* [ЦЕЛЬ ЗАДАНИЯ] Перечислите всех людей, названных по имени и фамилии во фрагменте воспоминаний о Чечне, включая заголовок.

━━ ТЕКСТ ДЛЯ АНАЛИЗА

Юрий Щекочихин - Забытая Чечня: страницы из военных блокнотов
Он скажет: «Простите меня, избранного вами президента, за то, что я доверил власть, данную мне вами, комердинерам и сторожам?..»
Боюсь, что теперь он уже промолчит.
Если я не ошибаюсь, газета с этим, повторяю, нервным и злым комментарием вышла в начале той недели, когда я улетел в ту свою первую чеченскую командировку.
Теперь, все-таки, почему я полетел…
Во-первых, уже в начале ноября 94-го события в Чечне начали развиваться так стремительно, что все яснее и яснее возникало ощущение какого-то ужаса, куда нас всех ввергли, и потому-то Чечня притягивала к себе, как в ранней юности на Кара-Даге тянуло заглянуть в пропасть.
Но была еще одна совершенно прозаическая причина, понять которую может только человек, сам причастный к журналистике, — текущий номер. Успеть, успеть, не опоздать…
Я работал тогда редактором отдела расследований «Литгазеты». В нашей стареющей и, увы, тогда уже затухающей газете лишь в нашем отделе работали молодые журналисты. И хотя специфика отдела была далеко не военно-репортерской, не просить же поехать под пули Анатолия Рубинова или Аркадия Ваксберга?

━━━━
━━ ИЗВЛЕЧЁННЫЕ ЗАПИСИ

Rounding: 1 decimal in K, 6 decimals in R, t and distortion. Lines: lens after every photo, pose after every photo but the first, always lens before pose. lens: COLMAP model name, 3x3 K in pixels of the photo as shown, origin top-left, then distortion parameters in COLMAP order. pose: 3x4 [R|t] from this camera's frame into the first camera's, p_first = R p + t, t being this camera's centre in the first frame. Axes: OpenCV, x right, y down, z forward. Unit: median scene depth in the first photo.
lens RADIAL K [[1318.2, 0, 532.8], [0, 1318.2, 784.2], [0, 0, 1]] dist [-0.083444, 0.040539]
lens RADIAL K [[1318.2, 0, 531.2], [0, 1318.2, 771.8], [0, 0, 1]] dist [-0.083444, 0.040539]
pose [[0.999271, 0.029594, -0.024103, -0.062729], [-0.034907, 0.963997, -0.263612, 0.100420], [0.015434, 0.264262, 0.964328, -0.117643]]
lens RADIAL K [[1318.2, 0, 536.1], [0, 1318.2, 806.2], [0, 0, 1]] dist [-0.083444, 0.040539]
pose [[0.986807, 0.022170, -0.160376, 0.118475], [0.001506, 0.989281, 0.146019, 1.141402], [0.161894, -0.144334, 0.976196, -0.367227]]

━━━━
━━ ИЗВЛЕЧЁННЫЕ ЗАПИСИ

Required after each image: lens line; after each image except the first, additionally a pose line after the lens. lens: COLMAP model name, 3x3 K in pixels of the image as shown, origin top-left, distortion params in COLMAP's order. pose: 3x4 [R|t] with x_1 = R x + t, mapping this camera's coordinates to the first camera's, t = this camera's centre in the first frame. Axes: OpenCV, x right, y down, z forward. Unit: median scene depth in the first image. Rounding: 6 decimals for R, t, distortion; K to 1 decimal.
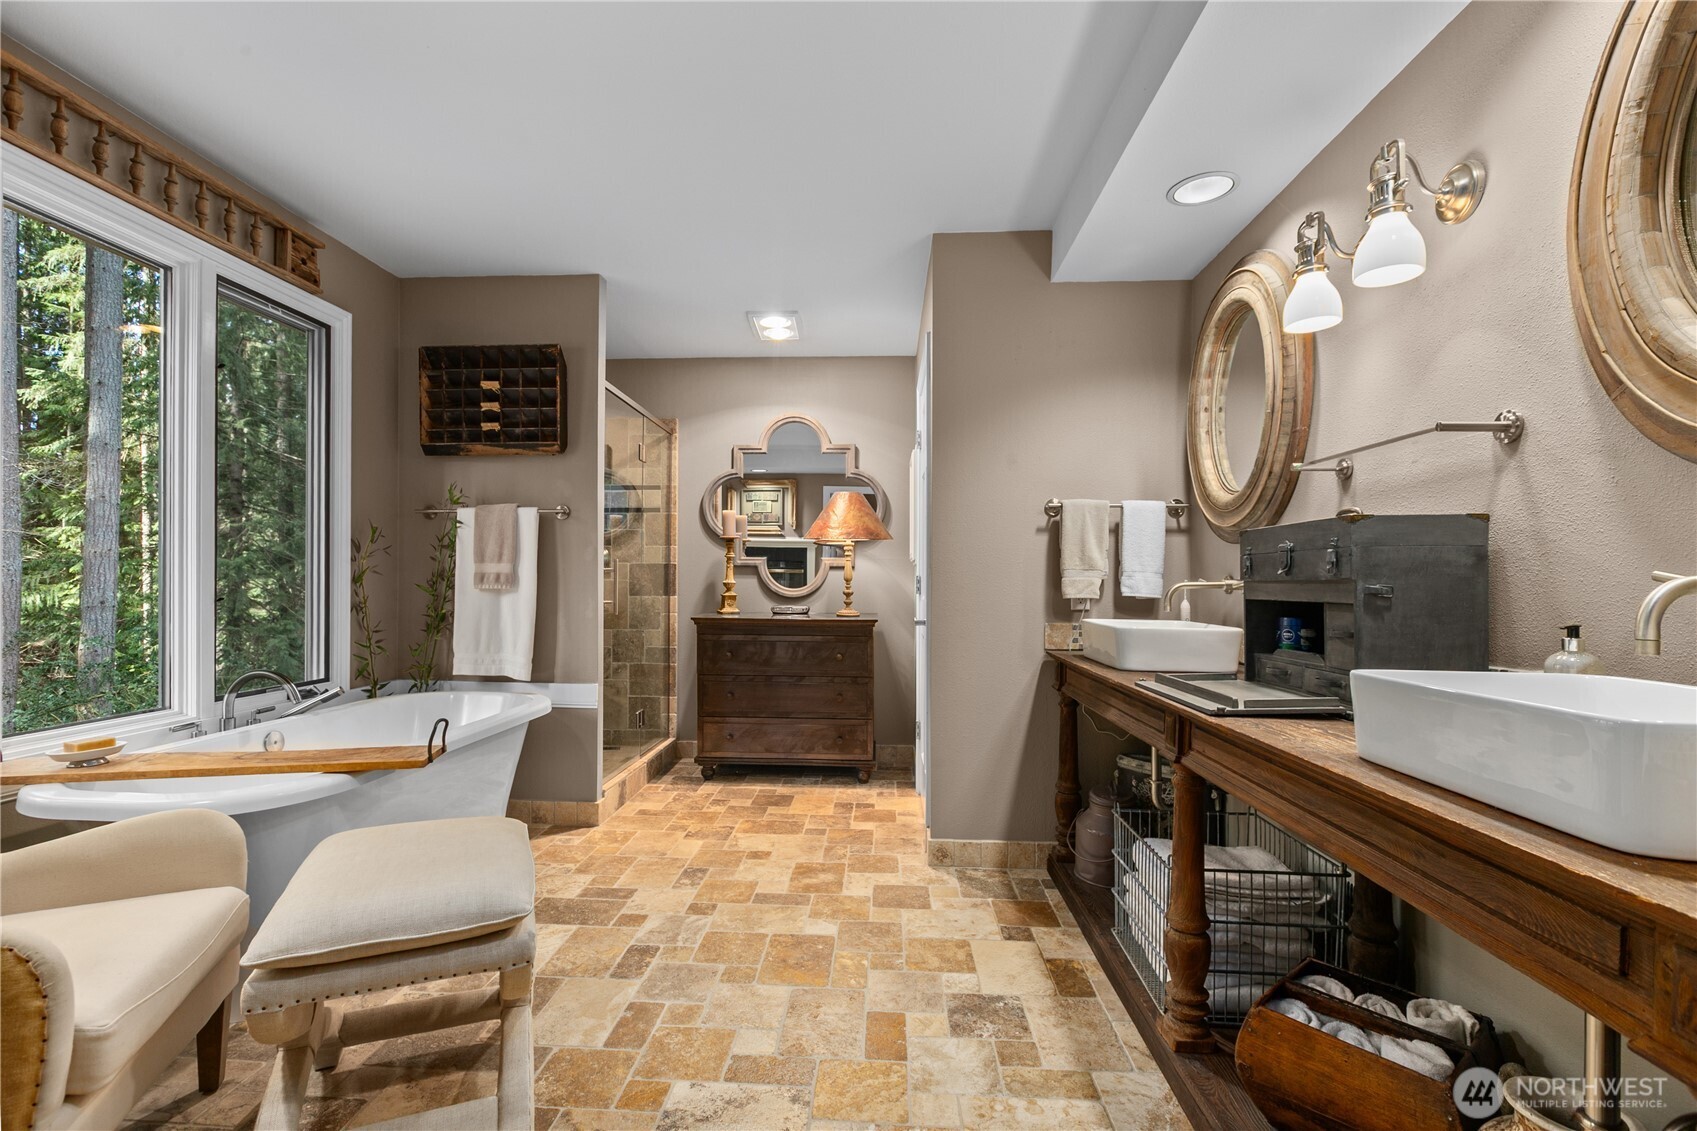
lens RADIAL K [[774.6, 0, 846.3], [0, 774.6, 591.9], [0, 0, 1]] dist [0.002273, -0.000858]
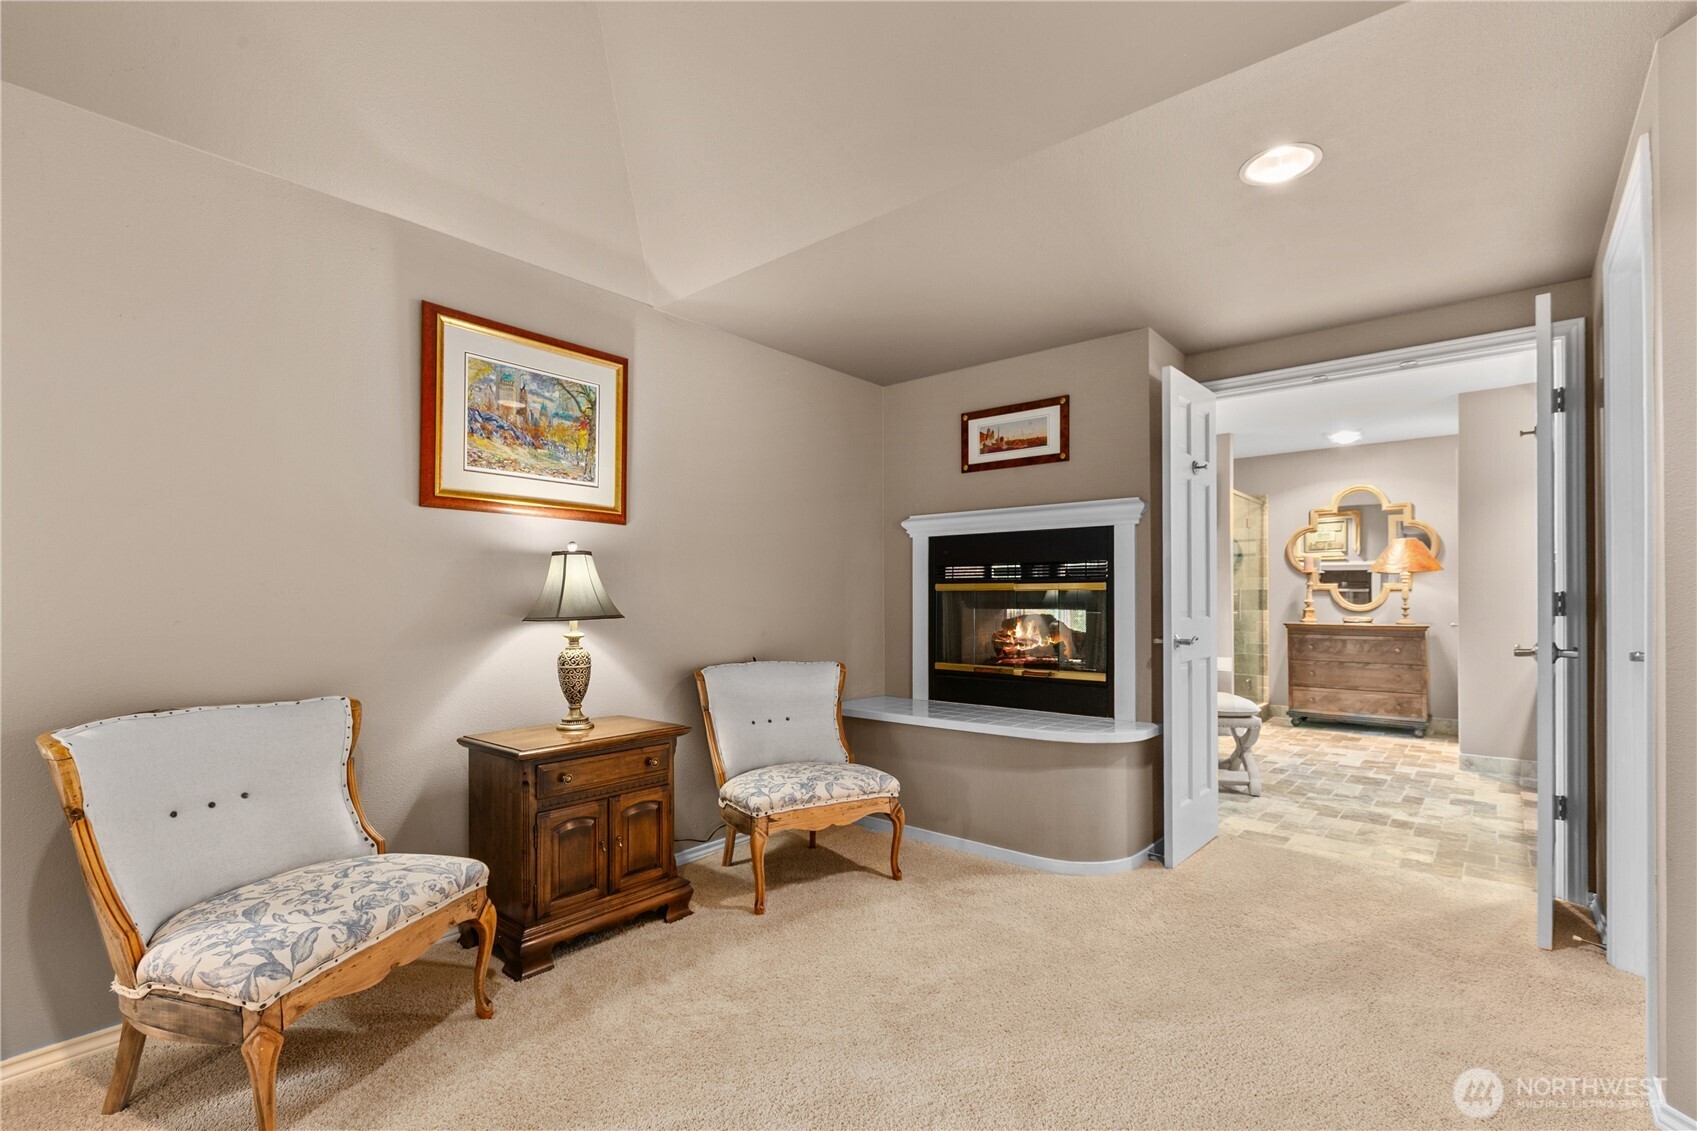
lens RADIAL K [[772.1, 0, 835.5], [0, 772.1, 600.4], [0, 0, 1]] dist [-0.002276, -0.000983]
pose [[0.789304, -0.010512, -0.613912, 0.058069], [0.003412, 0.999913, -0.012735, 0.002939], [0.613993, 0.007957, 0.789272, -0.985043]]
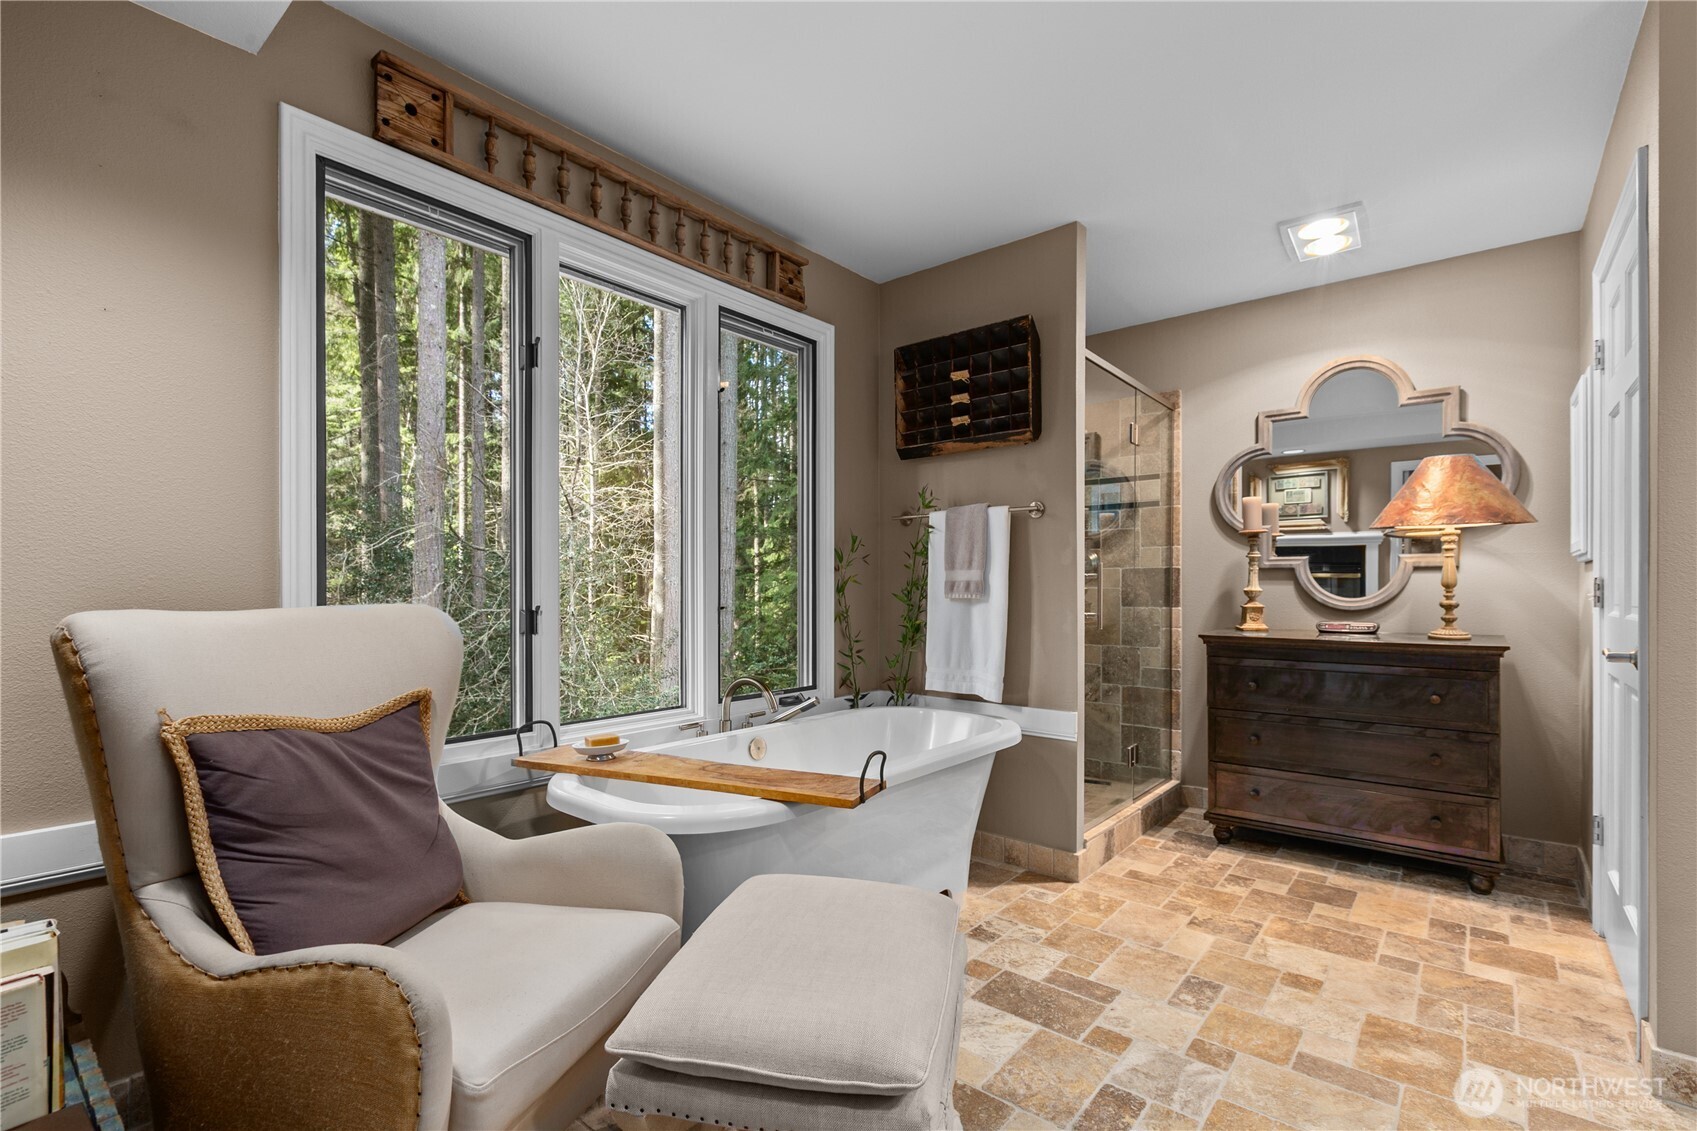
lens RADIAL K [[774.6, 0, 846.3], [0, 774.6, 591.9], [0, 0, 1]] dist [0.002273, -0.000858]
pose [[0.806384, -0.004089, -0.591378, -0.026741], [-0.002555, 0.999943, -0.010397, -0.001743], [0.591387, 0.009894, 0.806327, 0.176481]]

━━━━

* [РЕЗУЛЬТАТ ЗАДАНИЯ] Юрий Щекочихин, Анатолий Рубинов, Аркадий Ваксберг.